59 While Mr De Beer continued to perform some aspects of his work well, receiving positive feedback from first aid courses which he conducted, being one example, he had problems keeping other aspects of his work to required standards, record keeping required for certain registration purposes, for example. When he resigned Mr De Beer told Mr Hedges that he was having problems coping and that he did not believe that he could cope with proposed changes, which would have involved him in more office work and less time on camps. Mr Hedges did not believe that Mr De Beer would have been able to continue in his job as long as he had, without the support he had received at work.

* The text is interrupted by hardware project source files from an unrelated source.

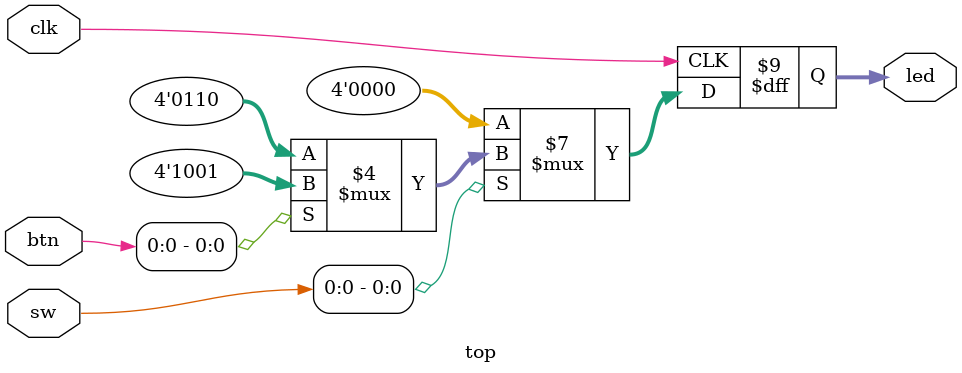
<source format=sv>

`default_nettype none
`timescale 1ns / 1ps

module top (
    input wire logic clk,
    input wire logic [3:0] sw,
    input wire logic [3:0] btn,
    output     logic [3:0] led
    );
    
    always_ff @(posedge clk) begin
        if (sw[0] == 0) begin
            led[3:0] <= 4'b0000;
        end else begin
            if (btn[0]) begin
                led[3:0] <= 4'b1001;
            end else begin
                led[3:0] <= 4'b0110;
            end
        end
    end
endmodule

</source>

60 Mr Johnston's evidence was that he had employed Mr De Beer as the Activities Co-ordinator in June 2008, at the Baden Powell Scout Centre. He was aware of Mr De Beer's accident before he employed him. He had a high opinion of Mr De Beer, based on his earlier knowledge of him, through his involvement with Scouts. He believed Mr De Beer to be capable and competent. After a couple of months Mr De Beer asked to reduce his working week to three days, because he was not coping. Mr Johnston agreed because he did not want to lose Mr De Beer as an employee.
61 Mr Johnston had become aware of Mr De Beer's physical and mental problems at work. He observed Mr De Beer frequently to be very tired when working five days a week. Since reducing to three days, there had been some occasions when Mr De Beer has worked additional days. He has been particularly exhausted if he works more than one day in a row. After three consecutive days Mr De Beer has been completely exhausted. Mr Johnston had seen tiredness to the point of Mr De Beer having difficulty concentrating and having difficulty following a discussion.
62 Mr Johnston has tried to be as flexible as possible to let Mr De Beer have time off when he needed it. Mr De Beer did not tell him that he was suffering from depression. He learned of this from another staff member, but he thought that this explained some of the problems he had observed. Mr Johnston had a high opinion of Mr De Beer, explaining that he did a very good job co-ordinating activities and related well to children. He would be keen to promote Mr De Beer, but for his reduced hours and problems with tiredness and concentration.
63 On Mr Johnston's evidence those problems presently precluded Mr De Beer's promotion to Activities Co-coordinator for New South Wales, which would have a starting salary of $50,000, with progress potentially available to $90,000 per annum.
64 Mr Reeves was called by the defendant. He was employed as the Galston Gorge Conference and Recreation Centre Director at Crusaders. He had worked with Mr De Beer when they both worked as camp leaders at camps where he was mostly the Director and Mr De Beer one of 5 or 6 leaders of groups. He had limited contact with Mr De Beer once he became the Trainer. He could not recall Mr De Beer having any problems with tiredness or concentration and Mr De Beer had never approached him with such a complaint. His impression was that Mr De Beer was a good leader.
65 On Mr De Beer's evidence he had never discussed his problems with Mr Reeves. He did not want everyone to know of his problems, which he discussed with Mr Hedges, who knew how he was dealing with them.